At a minimum there is a serious risk of negatively influencing popular support for the EU. Internally, the EU has not properly adjusted to its expansion in 2004. There is a severe discrepancy in attitude between western and eastern members, something refugees and migrants are acutely aware of! Worse, the refugee problem has exposed some gory characteristics of xenophobia, racism and intolerance. A common positive attitude is sorely lacking. External problems are aggravating an existing if still containable sense of national exclusivity which has propelled extreme rightist tendencies in the EU. Politics appear to be discredited; underbelly sentiments strive; redemption is not in sight.
Simply said, the EU is psychologically far from stable; many applying some moral gloss over scarcity of shared humanitarian values. We have gone beyond the original prophylactic elements of the Treaty of Rome of 1957, ‘no more war between Germany and France’, but the EU now seems at risk of damaging itself, inexorably and without many Europeans realising it. Can we solve the European problems politically and deal with all these aspects with the institutions intact as they operate at present in the light of contrite spirits and resentment felt in a number of countries?
Yes we can. We need not be on a course of falling apart into old fashioned nation states. A Brexit is looming, although hopefully the UK will not turn backward in time. Certain changes to European institutions and working habits may have to be made, with the UK as an engaged full partner. The EU must be improved, not fragmented, by looking at its shortcomings: institutional ones and psychologically within member states, the lack of empathy by some towards refugees, the rise of nationalism, racism and xenophobia.
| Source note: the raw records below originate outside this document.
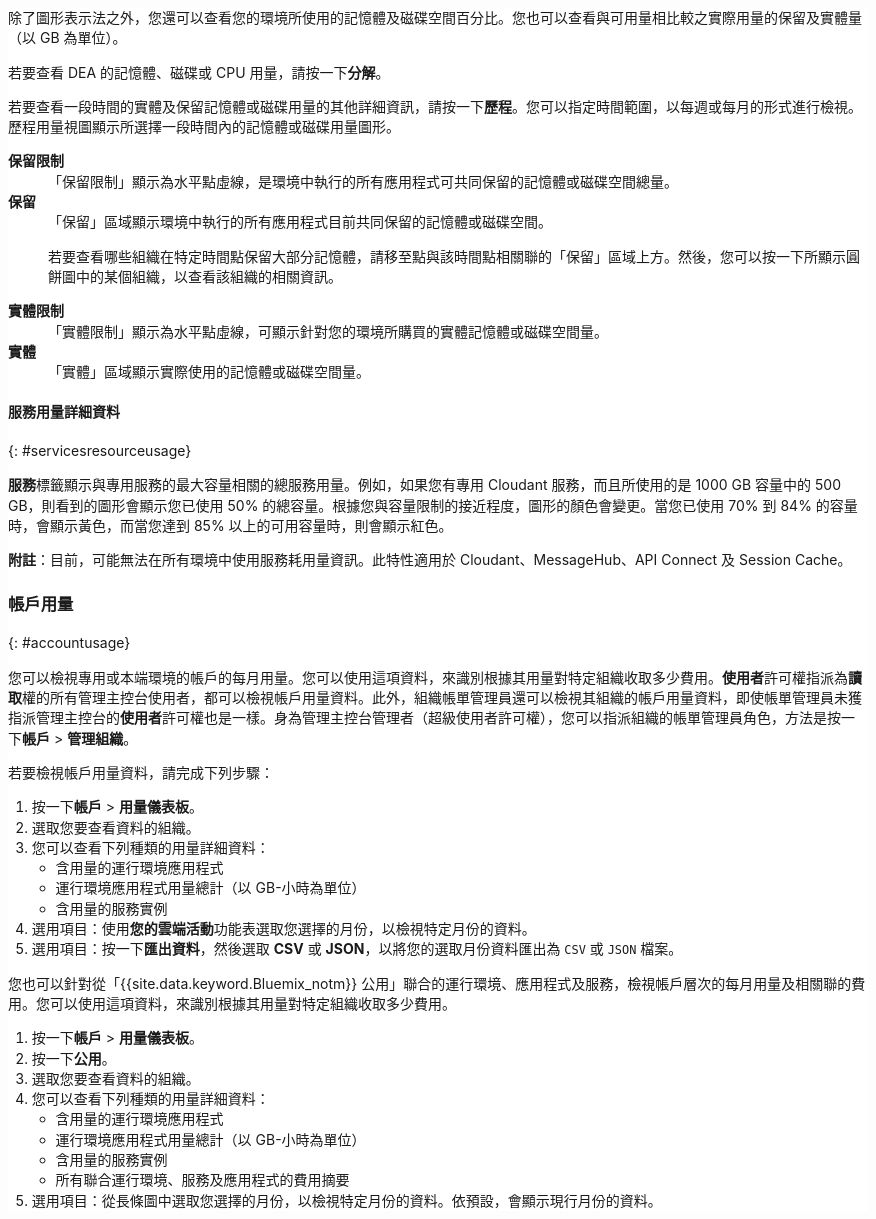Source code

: 除了圖形表示法之外，您還可以查看您的環境所使用的記憶體及磁碟空間百分比。您也可以查看與可用量相比較之實際用量的保留及實體量（以 GB 為單位）。


若要查看 DEA 的記憶體、磁碟或 CPU 用量，請按一下**分解**。
  

若要查看一段時間的實體及保留記憶體或磁碟用量的其他詳細資訊，請按一下**歷程**。您可以指定時間範圍，以每週或每月的形式進行檢視。歷程用量視圖顯示所選擇一段時間內的記憶體或磁碟用量圖形。  
	<dl>
	<dt><strong>保留限制</strong></dt>
	<dd>「保留限制」顯示為水平點虛線，是環境中執行的所有應用程式可共同保留的記憶體或磁碟空間總量。</dd>
	<dt><strong>保留</strong></dt>
	<dd>「保留」區域顯示環境中執行的所有應用程式目前共同保留的記憶體或磁碟空間。
	<p>若要查看哪些組織在特定時間點保留大部分記憶體，請移至點與該時間點相關聯的「保留」區域上方。然後，您可以按一下所顯示圓餅圖中的某個組織，以查看該組織的相關資訊。</p></dd>
	<dt><strong>實體限制</strong></dt>
	<dd>「實體限制」顯示為水平點虛線，可顯示針對您的環境所購買的實體記憶體或磁碟空間量。</dd>
	<dt><strong>實體</strong></dt>
	<dd>「實體」區域顯示實際使用的記憶體或磁碟空間量。</dd>
	</dl>

#### 服務用量詳細資料
{: #servicesresourceusage}

**服務**標籤顯示與專用服務的最大容量相關的總服務用量。例如，如果您有專用 Cloudant 服務，而且所使用的是 1000 GB 容量中的 500 GB，則看到的圖形會顯示您已使用 50% 的總容量。根據您與容量限制的接近程度，圖形的顏色會變更。當您已使用 70% 到 84% 的容量時，會顯示黃色，而當您達到 85% 以上的可用容量時，則會顯示紅色。

**附註**：目前，可能無法在所有環境中使用服務耗用量資訊。此特性適用於 Cloudant、MessageHub、API Connect 及 Session Cache。


### 帳戶用量
{: #accountusage}

您可以檢視專用或本端環境的帳戶的每月用量。您可以使用這項資料，來識別根據其用量對特定組織收取多少費用。**使用者**許可權指派為**讀取**權的所有管理主控台使用者，都可以檢視帳戶用量資料。此外，組織帳單管理員還可以檢視其組織的帳戶用量資料，即使帳單管理員未獲指派管理主控台的**使用者**許可權也是一樣。身為管理主控台管理者（超級使用者許可權），您可以指派組織的帳單管理員角色，方法是按一下**帳戶** &gt; **管理組織**。

若要檢視帳戶用量資料，請完成下列步驟：

<ol>
<li>按一下<strong>帳戶</strong> &gt; <strong>用量儀表板</strong>。</li>
<li>選取您要查看資料的組織。</li>
<li>您可以查看下列種類的用量詳細資料：
<ul>
<li>含用量的運行環境應用程式</li>
<li>運行環境應用程式用量總計（以 GB-小時為單位）</li>
<li>含用量的服務實例</li>
</ul>
</li>
<li>選用項目：使用<strong>您的雲端活動</strong>功能表選取您選擇的月份，以檢視特定月份的資料。</li>
<li>選用項目：按一下<strong>匯出資料</strong>，然後選取 <strong>CSV</strong> 或 <strong>JSON</strong>，以將您的選取月份資料匯出為 <code>CSV</code> 或 <code>JSON</code> 檔案。</li>
</ol>

您也可以針對從「{{site.data.keyword.Bluemix_notm}} 公用」聯合的運行環境、應用程式及服務，檢視帳戶層次的每月用量及相關聯的費用。您可以使用這項資料，來識別根據其用量對特定組織收取多少費用。

<ol>
<li>按一下<strong>帳戶</strong> &gt; <strong>用量儀表板</strong>。</li>
<li>按一下<strong>公用</strong>。</li>
<li>選取您要查看資料的組織。</li>
<li>您可以查看下列種類的用量詳細資料：
<ul>
<li>含用量的運行環境應用程式</li>
<li>運行環境應用程式用量總計（以 GB-小時為單位）</li>
<li>含用量的服務實例</li>
<li>所有聯合運行環境、服務及應用程式的費用摘要</li>
</ul>
</li>
<li>選用項目：從長條圖中選取您選擇的月份，以檢視特定月份的資料。依預設，會顯示現行月份的資料。</li>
Unfortunately, there is an absence of enlightened, powerful leaders to take us forward with the political intelligence to overcome the problems unscathed. Our politicians seem to suffer from a serious lack of credibility which confounds the immensely complicated difficulties. There are no easy solutions at hand. Still, the problems must be addressed, without shying away from thinking ‘outside the box’, maybe upsetting some sacred beliefs.
If further erosion of public support is to be countered, the European Council might have to look very seriously at some of the workings of European institutions, for example the European Court of Human Rights, in order to be able to come up with the powerful policies we need. This is a risky course of action we may have to face if we want to sustain our core moral values in the long term. The EU Commission, too, has to understand that coercing EU members into applying unpopular measures by castigating them through fines, and being soft on others, may exacerbate national dilemmas, creates popular resentment and not solve underlying problems.
What is necessary is working hard towards consensus and pro-activity by the EU Commission, more intense communication between EU institutions and the population, intensive cooperation of national governments, even if arm twisting may occasionally be necessary and, ferociously, further alignment and integration.